By Davida Spaine-Solomon
Freetown, 18th August 2025- In January 2024, the Ministry of Transport and Aviation announced a sweeping directive: commercial tricycles locally known as kehkehs, along with motorbikes (okadas), pushcarts (omorlankays) and other unauthorized public transport would be barred from major Freetown roads during the day. The move, officials said, was intended to improve road safety, ease gridlock, and restore order on the city’s busiest corridors.
But nearly a year later, the ban survives mostly on paper. Kehkehs still ply the restricted routes daily not due to any policy reversal, but, riders say, because of an entrenched system of informal payments to traffic police known as “booking.”
“I pay 100 Leones a day to ride in those areas,” said kehkeh rider Dauda Kallon. “I know I’m not supposed to be there. But that’s where the passengers are. People don’t want to wait for buses. If I want to make money, I have to book.”
The Rules and the Reality- The official directive, dated January 29, 2024, prohibits kehkehs, okadas, omorlankays, and unauthorized public transport from entering designated corridors between 6:00 a.m. and 10:00 p.m. Loading and off-loading are permitted only between 10:00 p.m. and 5:00 a.m. Violators risk having their vehicles impounded at their own expense.
Restricted zones include: Western Corridor: Lumley, Wilkinson Road, Main Motor Road, Sanders Street, Siaka Stevens Street, Gloucester Street, Wallace Johnson Street, Percival Street.

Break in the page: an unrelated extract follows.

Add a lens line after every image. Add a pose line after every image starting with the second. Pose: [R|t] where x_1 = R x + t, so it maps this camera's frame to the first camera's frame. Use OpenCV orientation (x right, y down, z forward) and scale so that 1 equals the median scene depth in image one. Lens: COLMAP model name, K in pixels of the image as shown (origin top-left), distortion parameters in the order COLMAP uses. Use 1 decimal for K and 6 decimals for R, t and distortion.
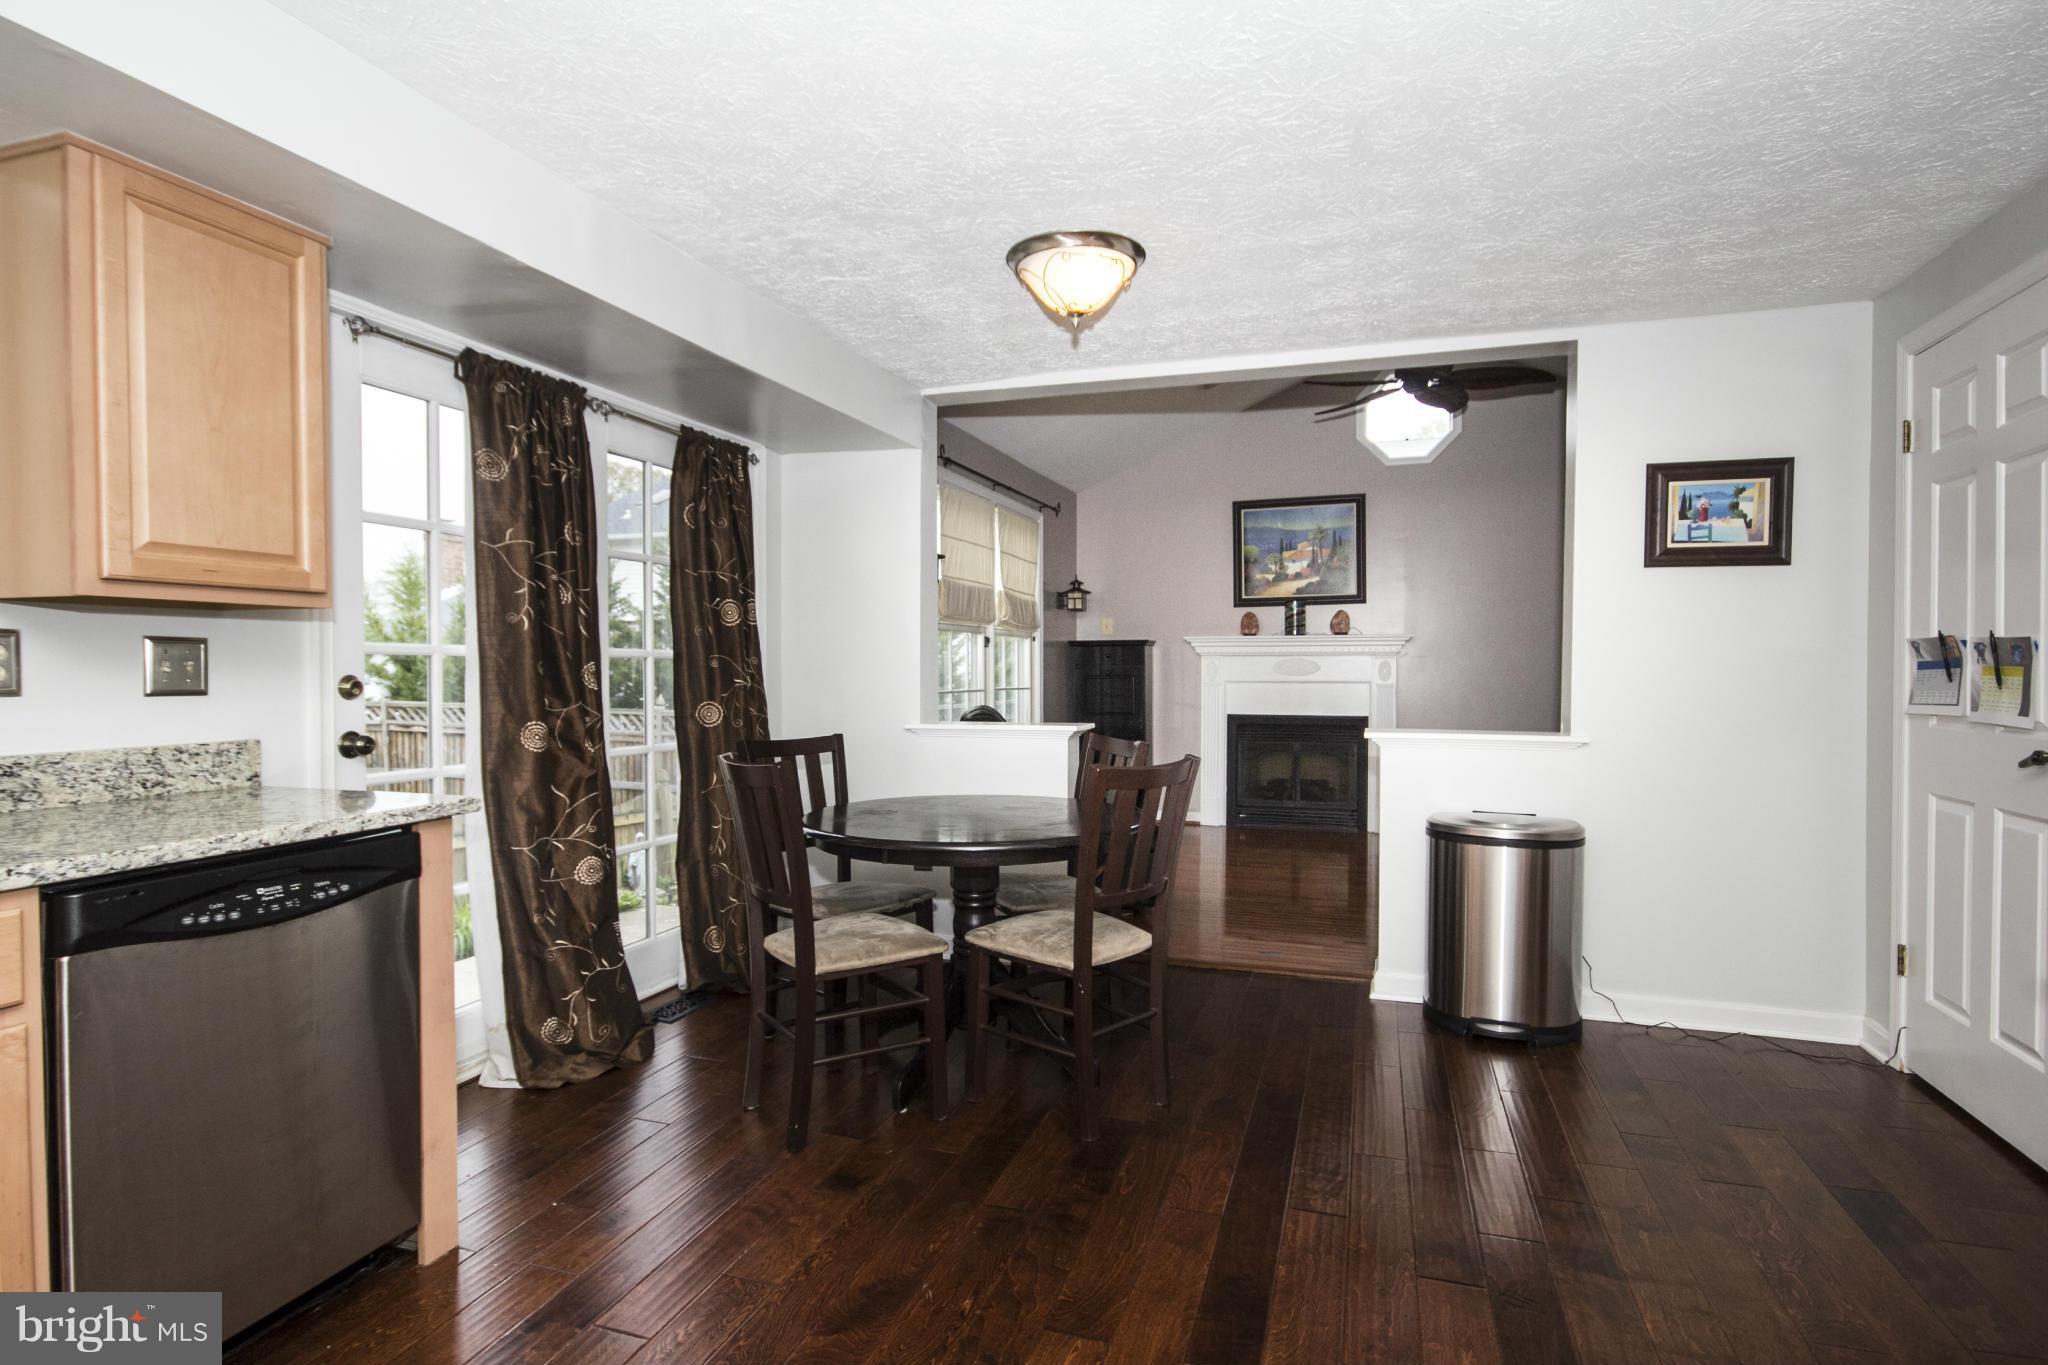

Eastern Corridor: Calabar Town, Bai Bureh Road, Kissy Road, Sani Abacha Street, Wilberforce Street, Rawdon Street, and again Siaka Stevens Street.
Yet riders and commuters say enforcement is patchy and often negotiable.
The “Booking” System- Many riders describe a daily ritual where officers at key checkpoints, including Lumley Police Station, collect payments either directly or through intermediaries.
“You’ll see police around Lumley just watching number plates,” said kehkeh operator Amara Kamara. “If your kehkeh isn’t on the list, they stop you. Sometimes they impound it. Then you have to pay even more to get it back.”
Female rider Lydia, known on the streets as “Mummyo,” called it harassment disguised as law enforcement.
“After paying just to ride through, we’re still treated like criminals. But what choice do we have? We’re not rich. We have families to feed,” she said.
During one visit to the Lumley checkpoint, I observed riders hand money to street boys selling mobile recharge vouchers, who then quietly passed the cash to nearby police officers a transaction masked as a routine purchase. When approached for comment, an officer on duty brushed off the allegations: “We’re just doing our job.”
According to Hindolo Shiaka, Project Coordinator for the Sierra Leone Integrated and Resilient Urban Mobility Project (IRUMP), the directive was part of a larger public transport reform plan one that relied heavily on deploying a fleet of buses along the corridors.
The goal was to have at least 150 buses. But due to budget constraints, only 50 were procured.
“As a result, the buses couldn’t meet commuter demand,” Shiaka said. “Because of that, the ministry had to relax enforcement. The directive still stands, but full implementation is on hold until we have adequate resources.”
Acting Director General of the Sierra Leone Public Transport Authority (SLPTA), Isaac Ken-Green, confirmed the restrictions remain in place but admitted that enforcement is “very weak.”
“I cannot confirm the booking allegations because I haven’t seen it myself,” he said. “But I have heard that it is going on. I intend to engage the enforcement institutions the Sierra Leone Police and the Sierra Leone Road Safety Authority for a collaborative action plan to deter breaches.”
Ken-Green also outlined ongoing modernization efforts, including digital ticketing through handheld POS machines and the planned introduction of Near Field Communication (NFC) cards by September 2025, allowing passengers to tap to pay. He revealed that out of the 50 buses procured, 35 are currently in service, with the rest undergoing repairs for minor defects or accident damage.
A Law in Theory, Not in Practice- For many commuters, the situation raises a deeper question: do laws apply equally to all?
“They said no kehkehs between 6 a.m. and 10 p.m.,” said a frustrated passenger at Siaka Stevens Street. “But every morning, I see them and the police do nothing”.
The booking system, critics say, rewards those who can pay while punishing those who cannot. What began as a road safety measure has become another example of how informal systems can override formal laws.
Until enforcement is consistent, transparent, and free from bribery, the kehkeh ban will remain more illusion than reality a directive on paper, undone by the daily dance of compromise, survival and unspoken corruption.